** THE PROBLEM **
In the records below, find the line that contains "image reveals no" and the line that contains "an IHC histopathology". Set down exactly those lines and every line between them, and nothing more.

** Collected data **
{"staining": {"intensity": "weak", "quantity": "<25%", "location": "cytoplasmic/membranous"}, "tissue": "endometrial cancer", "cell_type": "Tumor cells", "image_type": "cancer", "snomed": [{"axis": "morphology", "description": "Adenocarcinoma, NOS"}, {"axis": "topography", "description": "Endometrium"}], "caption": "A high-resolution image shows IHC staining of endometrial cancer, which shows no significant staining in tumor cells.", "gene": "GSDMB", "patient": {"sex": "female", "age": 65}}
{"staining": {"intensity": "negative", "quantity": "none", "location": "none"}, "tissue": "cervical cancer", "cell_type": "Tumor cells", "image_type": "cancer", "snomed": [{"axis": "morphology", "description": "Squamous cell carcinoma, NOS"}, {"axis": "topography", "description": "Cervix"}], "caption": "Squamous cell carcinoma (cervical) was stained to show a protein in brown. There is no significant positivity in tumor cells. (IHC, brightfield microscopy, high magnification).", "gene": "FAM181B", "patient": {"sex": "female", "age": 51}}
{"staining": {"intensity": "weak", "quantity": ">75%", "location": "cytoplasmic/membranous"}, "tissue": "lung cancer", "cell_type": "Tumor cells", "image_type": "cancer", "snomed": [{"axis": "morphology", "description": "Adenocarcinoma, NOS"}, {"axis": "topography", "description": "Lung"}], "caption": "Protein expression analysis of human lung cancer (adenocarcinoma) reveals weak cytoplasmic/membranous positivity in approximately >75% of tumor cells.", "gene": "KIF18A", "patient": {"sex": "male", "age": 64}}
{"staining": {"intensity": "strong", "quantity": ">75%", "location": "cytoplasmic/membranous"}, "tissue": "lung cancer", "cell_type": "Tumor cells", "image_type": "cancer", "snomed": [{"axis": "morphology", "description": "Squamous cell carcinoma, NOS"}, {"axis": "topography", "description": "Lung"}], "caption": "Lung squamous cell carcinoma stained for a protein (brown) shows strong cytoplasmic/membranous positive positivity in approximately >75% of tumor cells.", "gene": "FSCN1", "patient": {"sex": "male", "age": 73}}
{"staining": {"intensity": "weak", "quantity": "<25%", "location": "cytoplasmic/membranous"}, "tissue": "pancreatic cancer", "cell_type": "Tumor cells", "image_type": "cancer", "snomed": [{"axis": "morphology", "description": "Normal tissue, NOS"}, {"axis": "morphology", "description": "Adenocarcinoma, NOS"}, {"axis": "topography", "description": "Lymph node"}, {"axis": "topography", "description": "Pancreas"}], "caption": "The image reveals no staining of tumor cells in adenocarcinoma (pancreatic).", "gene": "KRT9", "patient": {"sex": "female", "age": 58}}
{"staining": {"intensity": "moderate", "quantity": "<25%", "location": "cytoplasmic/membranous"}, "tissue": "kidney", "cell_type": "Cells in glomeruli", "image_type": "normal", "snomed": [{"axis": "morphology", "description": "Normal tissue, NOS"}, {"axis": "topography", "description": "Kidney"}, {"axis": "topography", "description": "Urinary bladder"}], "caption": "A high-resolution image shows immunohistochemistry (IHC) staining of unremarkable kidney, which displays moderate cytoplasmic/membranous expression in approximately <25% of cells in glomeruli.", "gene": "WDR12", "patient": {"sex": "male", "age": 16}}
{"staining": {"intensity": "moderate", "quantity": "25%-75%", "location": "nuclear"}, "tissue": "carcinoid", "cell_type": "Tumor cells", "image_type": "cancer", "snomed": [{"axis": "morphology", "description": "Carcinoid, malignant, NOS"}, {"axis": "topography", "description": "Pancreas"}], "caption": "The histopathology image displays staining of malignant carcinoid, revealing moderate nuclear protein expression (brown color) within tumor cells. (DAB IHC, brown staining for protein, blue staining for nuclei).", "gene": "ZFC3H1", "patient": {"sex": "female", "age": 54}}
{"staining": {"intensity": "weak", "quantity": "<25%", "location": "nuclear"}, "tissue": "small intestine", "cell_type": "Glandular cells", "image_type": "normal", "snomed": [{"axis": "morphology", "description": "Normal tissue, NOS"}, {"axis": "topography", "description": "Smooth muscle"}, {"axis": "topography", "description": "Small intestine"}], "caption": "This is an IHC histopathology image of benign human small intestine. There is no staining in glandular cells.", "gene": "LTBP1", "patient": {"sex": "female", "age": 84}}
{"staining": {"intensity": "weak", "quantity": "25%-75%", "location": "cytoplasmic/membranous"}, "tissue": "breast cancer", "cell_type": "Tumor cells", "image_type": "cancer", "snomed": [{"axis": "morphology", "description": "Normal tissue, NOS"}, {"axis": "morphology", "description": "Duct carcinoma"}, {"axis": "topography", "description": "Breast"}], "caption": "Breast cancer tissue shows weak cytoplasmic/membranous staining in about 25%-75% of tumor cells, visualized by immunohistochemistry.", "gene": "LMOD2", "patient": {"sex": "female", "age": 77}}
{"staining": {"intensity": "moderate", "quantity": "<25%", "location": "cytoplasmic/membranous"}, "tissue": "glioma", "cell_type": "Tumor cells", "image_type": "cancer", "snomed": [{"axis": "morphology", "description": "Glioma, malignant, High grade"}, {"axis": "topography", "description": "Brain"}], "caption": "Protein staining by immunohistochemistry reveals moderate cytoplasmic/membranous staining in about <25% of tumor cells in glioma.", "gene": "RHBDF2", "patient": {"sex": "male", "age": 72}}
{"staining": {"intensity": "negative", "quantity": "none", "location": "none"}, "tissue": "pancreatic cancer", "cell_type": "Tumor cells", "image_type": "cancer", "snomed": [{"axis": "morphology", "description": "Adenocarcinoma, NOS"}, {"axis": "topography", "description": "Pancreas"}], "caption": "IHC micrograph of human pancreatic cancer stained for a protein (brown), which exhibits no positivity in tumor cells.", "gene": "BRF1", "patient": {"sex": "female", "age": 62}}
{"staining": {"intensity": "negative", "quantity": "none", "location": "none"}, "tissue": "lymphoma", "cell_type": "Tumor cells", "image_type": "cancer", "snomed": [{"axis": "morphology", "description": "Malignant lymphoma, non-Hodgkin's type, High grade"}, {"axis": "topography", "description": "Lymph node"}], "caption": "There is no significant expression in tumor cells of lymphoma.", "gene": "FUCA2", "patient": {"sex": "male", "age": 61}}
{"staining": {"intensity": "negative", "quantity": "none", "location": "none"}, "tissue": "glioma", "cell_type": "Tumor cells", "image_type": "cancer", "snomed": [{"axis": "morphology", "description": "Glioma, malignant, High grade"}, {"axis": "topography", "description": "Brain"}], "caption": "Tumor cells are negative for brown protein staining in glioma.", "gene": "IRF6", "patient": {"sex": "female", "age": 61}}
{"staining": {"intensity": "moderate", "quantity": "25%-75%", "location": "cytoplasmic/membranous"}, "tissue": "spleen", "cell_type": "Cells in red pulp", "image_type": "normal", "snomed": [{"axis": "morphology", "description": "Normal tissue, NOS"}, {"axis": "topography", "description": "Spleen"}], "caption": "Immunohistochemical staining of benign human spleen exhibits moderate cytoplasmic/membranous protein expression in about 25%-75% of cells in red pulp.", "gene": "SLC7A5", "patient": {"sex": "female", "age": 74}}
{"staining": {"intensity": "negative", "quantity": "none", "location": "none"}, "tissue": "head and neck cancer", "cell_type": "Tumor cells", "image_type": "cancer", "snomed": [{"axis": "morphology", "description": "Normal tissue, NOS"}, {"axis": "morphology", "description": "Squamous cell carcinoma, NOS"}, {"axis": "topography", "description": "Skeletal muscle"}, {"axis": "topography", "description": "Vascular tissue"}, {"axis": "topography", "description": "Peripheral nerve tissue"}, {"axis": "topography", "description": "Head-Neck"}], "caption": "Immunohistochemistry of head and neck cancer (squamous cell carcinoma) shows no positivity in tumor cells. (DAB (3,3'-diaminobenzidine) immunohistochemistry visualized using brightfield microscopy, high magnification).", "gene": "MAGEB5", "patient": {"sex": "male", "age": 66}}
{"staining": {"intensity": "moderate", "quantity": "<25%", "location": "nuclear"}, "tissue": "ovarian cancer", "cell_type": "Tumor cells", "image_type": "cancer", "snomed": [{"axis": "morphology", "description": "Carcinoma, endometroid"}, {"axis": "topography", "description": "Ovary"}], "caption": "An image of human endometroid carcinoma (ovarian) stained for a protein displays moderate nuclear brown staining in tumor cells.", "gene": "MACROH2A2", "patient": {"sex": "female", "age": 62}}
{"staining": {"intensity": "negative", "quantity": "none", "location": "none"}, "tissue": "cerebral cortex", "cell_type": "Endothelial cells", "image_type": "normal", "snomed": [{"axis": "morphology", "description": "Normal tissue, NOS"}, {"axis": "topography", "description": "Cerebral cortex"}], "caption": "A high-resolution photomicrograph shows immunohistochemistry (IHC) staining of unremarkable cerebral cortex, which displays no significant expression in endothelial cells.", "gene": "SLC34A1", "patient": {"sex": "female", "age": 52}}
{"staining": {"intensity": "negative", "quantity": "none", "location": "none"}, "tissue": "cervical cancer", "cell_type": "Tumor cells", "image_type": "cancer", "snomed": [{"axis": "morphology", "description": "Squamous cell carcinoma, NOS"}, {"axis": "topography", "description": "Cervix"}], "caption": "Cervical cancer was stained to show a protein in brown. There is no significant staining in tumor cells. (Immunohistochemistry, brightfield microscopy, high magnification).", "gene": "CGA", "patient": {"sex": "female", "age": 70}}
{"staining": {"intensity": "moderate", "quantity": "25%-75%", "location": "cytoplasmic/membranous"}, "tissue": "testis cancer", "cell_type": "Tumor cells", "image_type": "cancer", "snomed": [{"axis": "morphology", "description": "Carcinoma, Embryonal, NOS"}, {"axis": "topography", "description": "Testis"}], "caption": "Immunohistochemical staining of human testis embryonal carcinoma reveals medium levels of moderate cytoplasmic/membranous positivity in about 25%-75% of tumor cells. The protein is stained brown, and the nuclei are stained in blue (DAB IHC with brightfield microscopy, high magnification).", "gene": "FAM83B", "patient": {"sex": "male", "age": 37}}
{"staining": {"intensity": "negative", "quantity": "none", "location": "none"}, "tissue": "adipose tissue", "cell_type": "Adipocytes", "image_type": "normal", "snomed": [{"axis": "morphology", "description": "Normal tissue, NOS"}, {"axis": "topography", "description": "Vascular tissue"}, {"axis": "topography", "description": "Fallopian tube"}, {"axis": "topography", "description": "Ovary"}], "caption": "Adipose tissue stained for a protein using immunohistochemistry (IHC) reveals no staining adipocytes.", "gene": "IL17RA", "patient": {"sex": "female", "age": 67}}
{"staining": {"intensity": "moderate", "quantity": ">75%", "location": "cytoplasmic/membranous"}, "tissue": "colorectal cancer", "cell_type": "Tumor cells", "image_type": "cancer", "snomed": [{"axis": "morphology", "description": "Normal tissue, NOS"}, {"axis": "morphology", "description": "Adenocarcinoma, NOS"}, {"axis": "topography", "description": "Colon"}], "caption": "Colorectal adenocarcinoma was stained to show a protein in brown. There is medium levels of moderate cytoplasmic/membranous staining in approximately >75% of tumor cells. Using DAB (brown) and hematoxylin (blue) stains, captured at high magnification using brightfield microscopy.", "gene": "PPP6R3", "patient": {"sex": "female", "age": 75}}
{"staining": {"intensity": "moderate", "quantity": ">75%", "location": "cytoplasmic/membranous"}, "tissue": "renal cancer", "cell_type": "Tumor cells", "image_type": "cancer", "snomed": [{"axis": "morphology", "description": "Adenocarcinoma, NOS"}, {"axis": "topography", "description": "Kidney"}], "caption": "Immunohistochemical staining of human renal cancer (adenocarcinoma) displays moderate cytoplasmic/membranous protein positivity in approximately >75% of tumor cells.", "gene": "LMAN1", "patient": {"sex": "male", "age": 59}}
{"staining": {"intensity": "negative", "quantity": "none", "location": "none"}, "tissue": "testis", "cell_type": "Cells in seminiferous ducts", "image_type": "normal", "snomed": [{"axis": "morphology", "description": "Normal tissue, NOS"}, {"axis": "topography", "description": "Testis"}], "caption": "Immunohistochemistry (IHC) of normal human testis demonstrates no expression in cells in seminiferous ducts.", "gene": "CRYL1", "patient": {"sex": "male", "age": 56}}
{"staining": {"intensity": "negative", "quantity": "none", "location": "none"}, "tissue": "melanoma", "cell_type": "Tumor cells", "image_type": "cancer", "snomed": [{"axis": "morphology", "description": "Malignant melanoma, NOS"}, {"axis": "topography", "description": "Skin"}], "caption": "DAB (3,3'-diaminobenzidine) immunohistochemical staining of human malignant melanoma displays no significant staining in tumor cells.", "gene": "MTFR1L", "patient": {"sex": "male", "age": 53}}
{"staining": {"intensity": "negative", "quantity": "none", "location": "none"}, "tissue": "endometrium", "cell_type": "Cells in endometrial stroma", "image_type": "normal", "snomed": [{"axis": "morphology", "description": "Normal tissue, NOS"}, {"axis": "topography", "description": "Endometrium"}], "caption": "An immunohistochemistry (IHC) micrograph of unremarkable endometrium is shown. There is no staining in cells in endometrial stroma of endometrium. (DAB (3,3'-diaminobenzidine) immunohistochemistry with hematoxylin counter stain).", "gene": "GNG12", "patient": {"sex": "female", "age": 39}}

** EXERCISE OUTPUT **
{"staining": {"intensity": "weak", "quantity": "<25%", "location": "cytoplasmic/membranous"}, "tissue": "pancreatic cancer", "cell_type": "Tumor cells", "image_type": "cancer", "snomed": [{"axis": "morphology", "description": "Normal tissue, NOS"}, {"axis": "morphology", "description": "Adenocarcinoma, NOS"}, {"axis": "topography", "description": "Lymph node"}, {"axis": "topography", "description": "Pancreas"}], "caption": "The image reveals no staining of tumor cells in adenocarcinoma (pancreatic).", "gene": "KRT9", "patient": {"sex": "female", "age": 58}}
{"staining": {"intensity": "moderate", "quantity": "<25%", "location": "cytoplasmic/membranous"}, "tissue": "kidney", "cell_type": "Cells in glomeruli", "image_type": "normal", "snomed": [{"axis": "morphology", "description": "Normal tissue, NOS"}, {"axis": "topography", "description": "Kidney"}, {"axis": "topography", "description": "Urinary bladder"}], "caption": "A high-resolution image shows immunohistochemistry (IHC) staining of unremarkable kidney, which displays moderate cytoplasmic/membranous expression in approximately <25% of cells in glomeruli.", "gene": "WDR12", "patient": {"sex": "male", "age": 16}}
{"staining": {"intensity": "moderate", "quantity": "25%-75%", "location": "nuclear"}, "tissue": "carcinoid", "cell_type": "Tumor cells", "image_type": "cancer", "snomed": [{"axis": "morphology", "description": "Carcinoid, malignant, NOS"}, {"axis": "topography", "description": "Pancreas"}], "caption": "The histopathology image displays staining of malignant carcinoid, revealing moderate nuclear protein expression (brown color) within tumor cells. (DAB IHC, brown staining for protein, blue staining for nuclei).", "gene": "ZFC3H1", "patient": {"sex": "female", "age": 54}}
{"staining": {"intensity": "weak", "quantity": "<25%", "location": "nuclear"}, "tissue": "small intestine", "cell_type": "Glandular cells", "image_type": "normal", "snomed": [{"axis": "morphology", "description": "Normal tissue, NOS"}, {"axis": "topography", "description": "Smooth muscle"}, {"axis": "topography", "description": "Small intestine"}], "caption": "This is an IHC histopathology image of benign human small intestine. There is no staining in glandular cells.", "gene": "LTBP1", "patient": {"sex": "female", "age": 84}}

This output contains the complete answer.